◆ **What this task involves**: Every line from the one holding "Esse projeto teve" through the one holding "A custom exception" in the data below must be returned exactly, both ends included, with pictures left out and nothing else added.

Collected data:
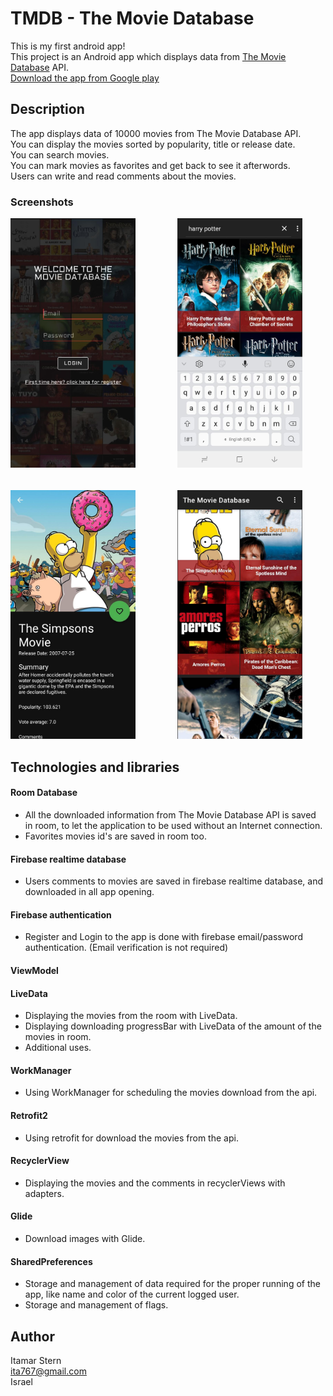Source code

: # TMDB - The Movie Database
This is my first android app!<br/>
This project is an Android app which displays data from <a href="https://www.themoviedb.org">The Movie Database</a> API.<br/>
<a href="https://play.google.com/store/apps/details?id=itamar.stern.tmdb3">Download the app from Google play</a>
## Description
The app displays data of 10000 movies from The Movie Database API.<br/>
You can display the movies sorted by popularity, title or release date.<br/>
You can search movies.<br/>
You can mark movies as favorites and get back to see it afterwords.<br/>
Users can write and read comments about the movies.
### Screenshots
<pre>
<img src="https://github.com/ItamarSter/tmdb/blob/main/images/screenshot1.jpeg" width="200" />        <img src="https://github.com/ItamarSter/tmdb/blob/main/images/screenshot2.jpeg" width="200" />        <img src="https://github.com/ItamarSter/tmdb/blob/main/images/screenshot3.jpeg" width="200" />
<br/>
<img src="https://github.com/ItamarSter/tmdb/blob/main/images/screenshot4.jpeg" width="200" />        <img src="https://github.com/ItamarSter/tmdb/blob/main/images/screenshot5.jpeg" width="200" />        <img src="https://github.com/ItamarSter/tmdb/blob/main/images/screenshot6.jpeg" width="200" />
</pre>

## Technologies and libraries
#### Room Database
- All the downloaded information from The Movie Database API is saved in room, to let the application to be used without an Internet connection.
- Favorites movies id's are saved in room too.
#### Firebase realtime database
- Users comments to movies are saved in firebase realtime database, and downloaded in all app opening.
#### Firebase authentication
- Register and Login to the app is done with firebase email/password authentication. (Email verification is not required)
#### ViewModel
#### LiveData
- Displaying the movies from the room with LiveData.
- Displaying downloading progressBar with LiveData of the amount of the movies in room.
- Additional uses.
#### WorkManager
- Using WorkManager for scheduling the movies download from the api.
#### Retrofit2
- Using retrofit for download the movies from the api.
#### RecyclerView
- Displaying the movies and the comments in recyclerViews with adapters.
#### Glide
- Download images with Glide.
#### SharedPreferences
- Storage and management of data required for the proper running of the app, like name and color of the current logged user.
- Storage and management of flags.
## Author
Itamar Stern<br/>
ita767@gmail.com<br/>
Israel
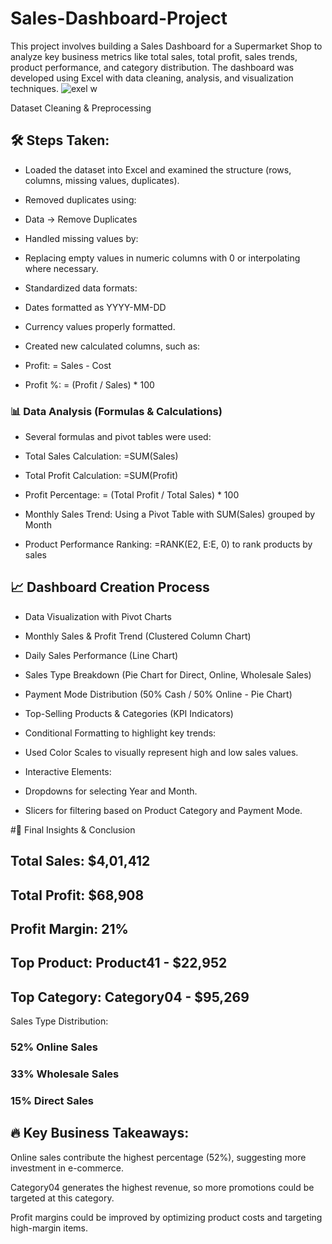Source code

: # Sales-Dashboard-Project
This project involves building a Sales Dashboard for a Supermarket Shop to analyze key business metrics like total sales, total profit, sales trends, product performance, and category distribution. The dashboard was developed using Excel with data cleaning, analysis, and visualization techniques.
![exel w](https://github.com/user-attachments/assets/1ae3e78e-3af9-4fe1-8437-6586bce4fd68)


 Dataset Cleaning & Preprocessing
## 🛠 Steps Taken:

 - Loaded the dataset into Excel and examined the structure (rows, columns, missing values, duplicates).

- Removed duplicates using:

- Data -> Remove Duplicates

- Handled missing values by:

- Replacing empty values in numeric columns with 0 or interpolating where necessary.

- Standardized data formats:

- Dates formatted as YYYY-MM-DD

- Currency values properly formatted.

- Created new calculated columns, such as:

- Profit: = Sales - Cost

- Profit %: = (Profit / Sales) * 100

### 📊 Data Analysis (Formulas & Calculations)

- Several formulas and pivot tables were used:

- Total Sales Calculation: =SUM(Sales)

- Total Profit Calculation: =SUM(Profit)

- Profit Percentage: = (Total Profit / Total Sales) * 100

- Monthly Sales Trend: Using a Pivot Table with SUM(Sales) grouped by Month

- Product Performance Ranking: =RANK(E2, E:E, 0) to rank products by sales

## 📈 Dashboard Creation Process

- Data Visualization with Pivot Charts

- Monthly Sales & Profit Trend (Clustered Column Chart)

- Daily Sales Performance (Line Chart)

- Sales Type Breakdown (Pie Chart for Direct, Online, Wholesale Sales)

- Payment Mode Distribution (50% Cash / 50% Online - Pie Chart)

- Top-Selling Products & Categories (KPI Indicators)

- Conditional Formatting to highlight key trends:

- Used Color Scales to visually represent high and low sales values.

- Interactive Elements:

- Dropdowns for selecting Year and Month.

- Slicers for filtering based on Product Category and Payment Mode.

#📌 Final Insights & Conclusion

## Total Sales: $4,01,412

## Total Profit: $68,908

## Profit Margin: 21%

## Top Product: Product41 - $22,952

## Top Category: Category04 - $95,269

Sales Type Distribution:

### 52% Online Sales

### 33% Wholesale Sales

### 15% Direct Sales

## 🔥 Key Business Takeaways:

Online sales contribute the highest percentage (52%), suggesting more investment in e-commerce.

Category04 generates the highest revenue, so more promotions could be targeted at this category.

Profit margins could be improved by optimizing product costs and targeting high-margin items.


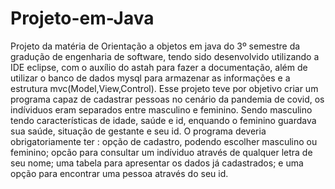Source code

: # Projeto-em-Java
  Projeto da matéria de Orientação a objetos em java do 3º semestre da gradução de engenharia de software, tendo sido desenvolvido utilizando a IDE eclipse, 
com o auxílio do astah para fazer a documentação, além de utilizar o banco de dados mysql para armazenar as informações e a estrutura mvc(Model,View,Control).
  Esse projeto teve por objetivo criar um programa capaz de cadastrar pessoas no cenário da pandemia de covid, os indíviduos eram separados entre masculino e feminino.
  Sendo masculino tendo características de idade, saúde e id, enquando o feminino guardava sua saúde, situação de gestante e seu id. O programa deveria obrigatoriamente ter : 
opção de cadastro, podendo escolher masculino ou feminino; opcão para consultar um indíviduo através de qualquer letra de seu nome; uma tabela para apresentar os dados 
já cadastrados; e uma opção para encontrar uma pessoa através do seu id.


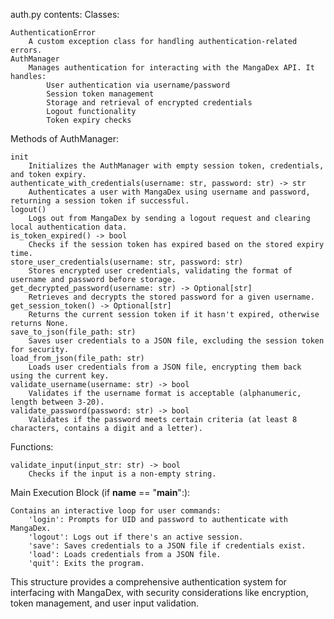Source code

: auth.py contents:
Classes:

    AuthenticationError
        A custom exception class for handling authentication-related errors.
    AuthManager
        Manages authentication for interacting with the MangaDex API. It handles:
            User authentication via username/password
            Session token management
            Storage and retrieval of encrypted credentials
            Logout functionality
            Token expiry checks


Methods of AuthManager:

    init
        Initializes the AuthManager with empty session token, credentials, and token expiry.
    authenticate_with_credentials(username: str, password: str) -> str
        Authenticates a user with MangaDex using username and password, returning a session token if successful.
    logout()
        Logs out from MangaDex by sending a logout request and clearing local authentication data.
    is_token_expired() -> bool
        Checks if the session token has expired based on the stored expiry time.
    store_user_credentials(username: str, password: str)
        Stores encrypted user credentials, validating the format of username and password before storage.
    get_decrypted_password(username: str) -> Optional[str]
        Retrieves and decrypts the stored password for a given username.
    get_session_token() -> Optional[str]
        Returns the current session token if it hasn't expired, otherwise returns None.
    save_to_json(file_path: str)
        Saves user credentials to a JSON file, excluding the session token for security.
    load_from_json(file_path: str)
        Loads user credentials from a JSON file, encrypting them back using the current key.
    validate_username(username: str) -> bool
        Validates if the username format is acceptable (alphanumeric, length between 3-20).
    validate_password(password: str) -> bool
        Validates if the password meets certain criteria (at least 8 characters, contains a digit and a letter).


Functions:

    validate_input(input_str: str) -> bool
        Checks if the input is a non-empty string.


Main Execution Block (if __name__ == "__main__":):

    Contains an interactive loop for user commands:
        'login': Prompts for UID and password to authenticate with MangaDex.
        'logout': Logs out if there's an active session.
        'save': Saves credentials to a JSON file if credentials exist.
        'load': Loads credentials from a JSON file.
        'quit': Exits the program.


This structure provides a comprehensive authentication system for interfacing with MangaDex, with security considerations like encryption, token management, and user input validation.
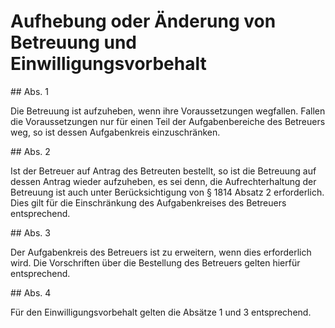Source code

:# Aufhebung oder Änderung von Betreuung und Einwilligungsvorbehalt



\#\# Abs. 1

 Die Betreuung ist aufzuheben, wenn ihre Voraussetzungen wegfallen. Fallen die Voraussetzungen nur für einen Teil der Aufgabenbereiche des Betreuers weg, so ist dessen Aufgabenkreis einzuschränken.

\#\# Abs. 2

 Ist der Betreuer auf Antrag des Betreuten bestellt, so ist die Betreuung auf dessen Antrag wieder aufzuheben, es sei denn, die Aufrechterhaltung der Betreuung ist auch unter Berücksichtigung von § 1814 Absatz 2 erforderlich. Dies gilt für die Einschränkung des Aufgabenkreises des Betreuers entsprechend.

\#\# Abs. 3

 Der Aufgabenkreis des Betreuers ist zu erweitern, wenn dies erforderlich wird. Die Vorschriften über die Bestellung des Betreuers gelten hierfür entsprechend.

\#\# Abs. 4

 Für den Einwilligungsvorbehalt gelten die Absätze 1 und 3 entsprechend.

◆ **Task result**:
  Esse projeto teve por objetivo criar um programa capaz de cadastrar pessoas no cenário da pandemia de covid, os indíviduos eram separados entre masculino e feminino.
  Sendo masculino tendo características de idade, saúde e id, enquando o feminino guardava sua saúde, situação de gestante e seu id. O programa deveria obrigatoriamente ter : 
opção de cadastro, podendo escolher masculino ou feminino; opcão para consultar um indíviduo através de qualquer letra de seu nome; uma tabela para apresentar os dados 
já cadastrados; e uma opção para encontrar uma pessoa através do seu id.


Source code

: auth.py contents:
Classes:

    AuthenticationError
        A custom exception class for handling authentication-related errors.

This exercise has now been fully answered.